Google Strikes Gold in Latin America

Alexandre Hohagen, above, was tapped to lead Google Latin America in 2008. He has recruited sales executives with industry expertise to work with advertising clients on their local and regional online strategies.

A mere five years after formally launching localized services in Latin America, Google dominates the regional search engine market. Its name has entered the popular lexicon – as a verb – in Spanish, just as it has in English. Its social networking site Orkut is wildly popular in Brazil, besting competitors like Facebook.
Next up for a company with an enviable marketing track record among users: Wielding its marketing skills with advertisers and convincing them that every search, even for a Google Map, may generate a new customer.
Based in part on Brazilians’ embrace of Orkut, regional operations were centralized in São Paulo in 2008. The company promoted its then-Brazil country manager Alexandre Hohagen, a former executive with HBO in Brazil and Internet service provider/portal UOL, to lead Google Latin America. Hubs in Buenos Aires and Mexico City further support the Spanish-language countries, with the Mexico office also responsible for the U.S. Hispanic market.
Google today boasts an average share of 85 percent of the search engine market throughout the region, Hohagen said. In a country like Peru, Google had a 94 percent share of the search market before it had established a commercial presence, he added.
With national search pages in Spanish or Portuguese for every country in Latin America – the Bolivian page also offers a Quechua option – Google can localize news and information and has made strides in showing local retailers and other purveyors how they can use the engine to market their products and services.
Google does not break out revenue data by region, except to say that a little more than half of nearly $24 billion in 2009 sales were generated outside the United States. Latin American revenue jumped by 60 percent for the year, outperforming other regions worldwide, Hohagen said. He expects the 2010 pace of growth will be similar.
“Even with the crisis, we saw so much activity in Latin America,” Hohagen said in an interview with Latin Trade. “From the second quarter on, there was an incredible level of activity, in every country.”
The economic recession helped Google demonstrate to advertising clients the value of an online presence.

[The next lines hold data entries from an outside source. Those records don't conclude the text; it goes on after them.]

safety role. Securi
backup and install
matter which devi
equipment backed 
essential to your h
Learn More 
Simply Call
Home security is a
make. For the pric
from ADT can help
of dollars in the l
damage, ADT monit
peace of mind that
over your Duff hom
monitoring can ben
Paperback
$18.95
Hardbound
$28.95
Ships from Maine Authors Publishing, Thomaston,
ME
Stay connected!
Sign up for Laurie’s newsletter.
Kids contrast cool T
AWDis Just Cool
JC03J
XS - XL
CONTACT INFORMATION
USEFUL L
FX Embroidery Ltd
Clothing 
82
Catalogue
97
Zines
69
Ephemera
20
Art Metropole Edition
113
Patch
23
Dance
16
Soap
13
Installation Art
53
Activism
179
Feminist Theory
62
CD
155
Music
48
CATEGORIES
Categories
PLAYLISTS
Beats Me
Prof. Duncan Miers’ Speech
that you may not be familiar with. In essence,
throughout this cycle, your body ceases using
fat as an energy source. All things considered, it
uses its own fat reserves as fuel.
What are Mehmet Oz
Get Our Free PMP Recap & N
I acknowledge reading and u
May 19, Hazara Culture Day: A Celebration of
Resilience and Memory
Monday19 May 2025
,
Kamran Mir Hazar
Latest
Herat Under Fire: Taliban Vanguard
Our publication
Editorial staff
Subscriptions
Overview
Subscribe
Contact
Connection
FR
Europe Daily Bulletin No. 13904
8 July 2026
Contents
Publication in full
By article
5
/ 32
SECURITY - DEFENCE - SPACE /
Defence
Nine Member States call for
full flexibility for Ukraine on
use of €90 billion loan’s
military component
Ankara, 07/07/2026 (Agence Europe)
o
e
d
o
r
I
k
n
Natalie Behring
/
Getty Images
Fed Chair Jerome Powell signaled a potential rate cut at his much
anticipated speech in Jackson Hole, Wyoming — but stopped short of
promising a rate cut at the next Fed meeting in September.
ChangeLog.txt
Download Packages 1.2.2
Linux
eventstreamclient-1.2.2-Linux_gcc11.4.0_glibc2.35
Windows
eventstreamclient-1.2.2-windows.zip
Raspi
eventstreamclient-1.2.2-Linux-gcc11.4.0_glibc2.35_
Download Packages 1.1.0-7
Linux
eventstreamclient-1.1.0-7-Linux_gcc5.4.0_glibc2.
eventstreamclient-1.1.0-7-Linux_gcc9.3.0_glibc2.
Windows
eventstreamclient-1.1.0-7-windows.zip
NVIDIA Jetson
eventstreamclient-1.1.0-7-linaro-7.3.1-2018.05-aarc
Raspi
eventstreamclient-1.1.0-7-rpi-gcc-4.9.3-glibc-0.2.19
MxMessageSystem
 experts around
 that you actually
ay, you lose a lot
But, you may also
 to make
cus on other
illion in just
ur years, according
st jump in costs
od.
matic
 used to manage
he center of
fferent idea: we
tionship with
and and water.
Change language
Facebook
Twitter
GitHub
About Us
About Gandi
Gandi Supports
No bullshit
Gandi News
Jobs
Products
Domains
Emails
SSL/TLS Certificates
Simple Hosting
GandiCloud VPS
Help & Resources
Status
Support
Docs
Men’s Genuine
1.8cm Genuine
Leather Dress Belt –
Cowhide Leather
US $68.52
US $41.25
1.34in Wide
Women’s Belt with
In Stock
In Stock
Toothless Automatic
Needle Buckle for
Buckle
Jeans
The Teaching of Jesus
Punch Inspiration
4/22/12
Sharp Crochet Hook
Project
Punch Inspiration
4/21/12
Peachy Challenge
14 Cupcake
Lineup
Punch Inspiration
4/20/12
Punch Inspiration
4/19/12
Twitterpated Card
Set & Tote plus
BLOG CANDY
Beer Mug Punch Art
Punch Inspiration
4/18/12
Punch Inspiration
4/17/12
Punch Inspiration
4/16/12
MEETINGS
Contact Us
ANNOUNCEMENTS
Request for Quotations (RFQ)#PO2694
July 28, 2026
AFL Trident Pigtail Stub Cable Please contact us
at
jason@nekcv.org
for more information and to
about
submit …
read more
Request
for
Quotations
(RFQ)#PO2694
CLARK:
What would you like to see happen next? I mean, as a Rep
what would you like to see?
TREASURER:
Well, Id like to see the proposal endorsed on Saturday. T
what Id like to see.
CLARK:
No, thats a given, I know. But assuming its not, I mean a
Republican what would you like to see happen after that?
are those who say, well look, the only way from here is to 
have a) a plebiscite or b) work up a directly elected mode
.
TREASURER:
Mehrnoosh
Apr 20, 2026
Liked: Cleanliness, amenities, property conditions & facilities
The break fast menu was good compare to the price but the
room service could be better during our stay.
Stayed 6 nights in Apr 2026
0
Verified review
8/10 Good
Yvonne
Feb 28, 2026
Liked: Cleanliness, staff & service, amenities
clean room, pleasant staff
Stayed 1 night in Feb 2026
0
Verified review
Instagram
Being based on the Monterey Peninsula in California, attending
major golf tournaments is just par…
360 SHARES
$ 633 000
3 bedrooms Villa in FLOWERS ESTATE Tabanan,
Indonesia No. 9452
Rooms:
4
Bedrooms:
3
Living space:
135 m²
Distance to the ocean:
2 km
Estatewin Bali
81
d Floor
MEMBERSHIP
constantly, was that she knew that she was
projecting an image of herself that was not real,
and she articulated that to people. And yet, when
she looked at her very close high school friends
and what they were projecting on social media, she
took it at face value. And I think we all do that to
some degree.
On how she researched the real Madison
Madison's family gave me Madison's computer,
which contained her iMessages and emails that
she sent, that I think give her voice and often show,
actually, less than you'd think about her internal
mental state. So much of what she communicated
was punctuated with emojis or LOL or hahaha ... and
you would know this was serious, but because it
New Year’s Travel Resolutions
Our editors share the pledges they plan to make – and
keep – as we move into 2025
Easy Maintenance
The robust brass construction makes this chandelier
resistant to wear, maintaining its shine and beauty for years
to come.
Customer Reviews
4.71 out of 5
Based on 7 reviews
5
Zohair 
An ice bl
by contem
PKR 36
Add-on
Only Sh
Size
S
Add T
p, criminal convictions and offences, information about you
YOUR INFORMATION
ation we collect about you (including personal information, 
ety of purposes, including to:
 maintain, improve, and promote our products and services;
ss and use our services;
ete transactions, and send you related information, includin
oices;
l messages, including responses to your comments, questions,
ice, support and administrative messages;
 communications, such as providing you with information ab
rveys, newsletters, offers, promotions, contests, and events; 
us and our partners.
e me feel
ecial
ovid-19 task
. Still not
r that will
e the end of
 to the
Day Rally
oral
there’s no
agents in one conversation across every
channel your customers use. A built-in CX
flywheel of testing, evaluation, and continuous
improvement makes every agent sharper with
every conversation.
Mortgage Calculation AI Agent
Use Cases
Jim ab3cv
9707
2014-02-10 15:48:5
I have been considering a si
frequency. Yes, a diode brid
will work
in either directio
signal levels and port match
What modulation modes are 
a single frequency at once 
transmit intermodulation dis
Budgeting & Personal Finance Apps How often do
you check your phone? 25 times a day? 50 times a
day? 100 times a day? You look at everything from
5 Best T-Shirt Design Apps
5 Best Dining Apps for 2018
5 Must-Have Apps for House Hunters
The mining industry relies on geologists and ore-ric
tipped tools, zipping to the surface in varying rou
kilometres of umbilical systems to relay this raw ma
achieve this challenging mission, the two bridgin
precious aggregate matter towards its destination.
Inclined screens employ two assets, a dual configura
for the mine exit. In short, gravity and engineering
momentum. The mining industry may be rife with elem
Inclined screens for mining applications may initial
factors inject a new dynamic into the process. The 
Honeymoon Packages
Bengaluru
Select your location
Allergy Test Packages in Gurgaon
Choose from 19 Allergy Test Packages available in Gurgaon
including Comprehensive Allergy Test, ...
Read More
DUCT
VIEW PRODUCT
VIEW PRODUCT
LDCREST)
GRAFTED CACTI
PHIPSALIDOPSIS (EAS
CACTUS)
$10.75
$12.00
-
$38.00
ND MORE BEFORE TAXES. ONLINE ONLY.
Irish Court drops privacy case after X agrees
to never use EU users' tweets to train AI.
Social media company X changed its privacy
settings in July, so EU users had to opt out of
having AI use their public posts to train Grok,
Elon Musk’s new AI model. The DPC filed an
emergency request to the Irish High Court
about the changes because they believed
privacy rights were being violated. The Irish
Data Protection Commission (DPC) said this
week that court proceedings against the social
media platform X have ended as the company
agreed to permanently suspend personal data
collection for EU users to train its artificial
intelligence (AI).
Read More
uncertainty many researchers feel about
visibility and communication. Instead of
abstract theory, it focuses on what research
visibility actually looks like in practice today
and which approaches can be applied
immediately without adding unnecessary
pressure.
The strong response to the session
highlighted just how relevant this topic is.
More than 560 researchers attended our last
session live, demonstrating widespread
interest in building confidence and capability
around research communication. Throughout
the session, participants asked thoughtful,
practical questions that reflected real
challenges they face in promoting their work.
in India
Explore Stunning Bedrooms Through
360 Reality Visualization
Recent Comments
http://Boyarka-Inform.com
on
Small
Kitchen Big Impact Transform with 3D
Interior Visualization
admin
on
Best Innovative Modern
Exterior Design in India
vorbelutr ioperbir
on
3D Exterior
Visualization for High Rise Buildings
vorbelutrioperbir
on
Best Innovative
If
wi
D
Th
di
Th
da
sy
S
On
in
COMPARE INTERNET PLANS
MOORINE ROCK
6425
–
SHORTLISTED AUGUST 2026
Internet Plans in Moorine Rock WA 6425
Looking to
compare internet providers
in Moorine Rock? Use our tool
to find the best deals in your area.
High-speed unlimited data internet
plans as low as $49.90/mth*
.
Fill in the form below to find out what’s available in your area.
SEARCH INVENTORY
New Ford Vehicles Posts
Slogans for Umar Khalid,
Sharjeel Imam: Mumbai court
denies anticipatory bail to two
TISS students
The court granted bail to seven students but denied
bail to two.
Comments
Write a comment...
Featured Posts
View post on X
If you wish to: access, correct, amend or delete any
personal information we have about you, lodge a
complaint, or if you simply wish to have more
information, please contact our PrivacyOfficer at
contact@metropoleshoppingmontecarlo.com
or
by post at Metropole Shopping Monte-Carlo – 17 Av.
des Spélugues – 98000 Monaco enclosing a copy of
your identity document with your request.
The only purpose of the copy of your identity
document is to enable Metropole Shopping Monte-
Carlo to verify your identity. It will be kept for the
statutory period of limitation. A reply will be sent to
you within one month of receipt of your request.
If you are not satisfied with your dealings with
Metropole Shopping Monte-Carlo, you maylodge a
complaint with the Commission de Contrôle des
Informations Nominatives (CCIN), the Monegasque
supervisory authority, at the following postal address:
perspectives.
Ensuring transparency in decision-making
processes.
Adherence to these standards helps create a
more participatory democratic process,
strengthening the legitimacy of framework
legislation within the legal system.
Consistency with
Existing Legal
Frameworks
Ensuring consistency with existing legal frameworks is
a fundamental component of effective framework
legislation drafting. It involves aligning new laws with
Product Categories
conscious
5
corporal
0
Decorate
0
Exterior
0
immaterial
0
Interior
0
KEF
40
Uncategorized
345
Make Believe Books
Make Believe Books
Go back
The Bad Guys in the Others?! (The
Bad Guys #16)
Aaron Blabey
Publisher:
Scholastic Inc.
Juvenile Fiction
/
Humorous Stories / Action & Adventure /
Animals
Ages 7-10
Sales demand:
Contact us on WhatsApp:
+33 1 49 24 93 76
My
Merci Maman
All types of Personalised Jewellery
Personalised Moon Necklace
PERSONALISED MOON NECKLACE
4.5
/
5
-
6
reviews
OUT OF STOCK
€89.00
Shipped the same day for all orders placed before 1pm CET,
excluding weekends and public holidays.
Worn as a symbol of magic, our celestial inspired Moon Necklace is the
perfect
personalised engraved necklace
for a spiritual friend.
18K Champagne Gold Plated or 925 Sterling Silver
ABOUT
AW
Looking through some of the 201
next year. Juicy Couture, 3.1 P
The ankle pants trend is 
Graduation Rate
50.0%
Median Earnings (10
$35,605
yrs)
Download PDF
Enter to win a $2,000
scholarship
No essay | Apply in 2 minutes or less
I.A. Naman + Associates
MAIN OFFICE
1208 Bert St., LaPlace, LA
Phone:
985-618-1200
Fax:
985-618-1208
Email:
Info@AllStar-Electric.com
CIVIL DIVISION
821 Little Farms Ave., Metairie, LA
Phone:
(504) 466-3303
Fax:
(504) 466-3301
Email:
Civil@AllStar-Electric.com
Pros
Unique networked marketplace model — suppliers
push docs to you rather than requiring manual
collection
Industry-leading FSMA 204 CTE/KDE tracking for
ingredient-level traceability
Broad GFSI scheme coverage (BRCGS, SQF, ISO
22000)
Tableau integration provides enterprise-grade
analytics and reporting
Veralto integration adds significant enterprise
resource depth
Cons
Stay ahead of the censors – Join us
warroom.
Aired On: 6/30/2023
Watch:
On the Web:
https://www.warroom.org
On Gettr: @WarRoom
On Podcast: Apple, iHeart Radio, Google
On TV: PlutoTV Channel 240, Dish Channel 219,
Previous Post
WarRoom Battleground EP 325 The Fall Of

“Search queries like ‘promotions’ or ‘discounts’ were never as popular as they were last year during the crisis,” Hohagen said. “That is why search engines [play] a big role in this game. At the end of the day, in the crisis, the Internet became a better opportunity than the regular media.”
Internet use in the region is low but increasing at a much faster tempo than in the industrialized world.
Pyramid Research, headquartered in Cambridge, Mass., estimates that 28 percent of people in the region currently have access to the Internet. It forecasts that the percentage will grow to 61 percent by 2015.
“There is very strong growth ahead for telecommunications operators and for providers such as Google,” said José Magna, senior analyst for Latin America at Pyramid Research.
Not owning a personal computer is not always a deterrent to getting online. In Peru, for instance, about 65 percent of online connections are made in Internet cafes.
Young people, who are most comfortable searching for jobs or products online, are the main drivers of activity, and they are increasingly getting access via smart phones. “They are going to catch up very quickly, so that is going to help providers,” Magna said.
Hohagen noted that Latin American users have started to branch out beyond the major e-commerce sites like MercadoLibre. Smaller businesses in the region are just beginning to offer products and services online.
Google has also been working more closely with local advertising communities and potential clients. An internal analysis revealed that the volume of online searches in Peru was comparable to that in Chile, but Peru lagged in advertising, a difference Hohagen attributed to having an office in Santiago. Google opened an office in Lima recently.
Having a Google representative in place creates new business, Hohagen affirms. “We start connecting with the right clients, with the right agencies,” he said. “We are able to drive revenue for those queries that are coming from those countries.”
Google further reworked its approach to clients by bringing in executives with industry expertise, Hohagen said.
One sales executive, a veteran of automakers such as Mercedes-Benz and Volkswagen in the region, recently joined Google. “This person is able to sit with the marketing director of Fiat or Ford and say, ‘I know exactly what you need and I know exactly what our products can do for your marketing strategy’,” Hohagen said. “Even though we sell advertising, we want to sell different solutions.”
The high costs of access, phones and computers continue to hamper expanded Internet use in the region. Pyramid Research’s Magna said charges are dropping, but even $10 a month for high-speed Internet access is expensive for much of the population in Latin America.
To bring service within reach of more consumers, Internet providers have turned to prepaid services akin to those offered by mobile phone providers. Users can use time by the minute to check email and do searches on a computer or a smart phone.
“That is also going to push Google even further,” predicted Magna.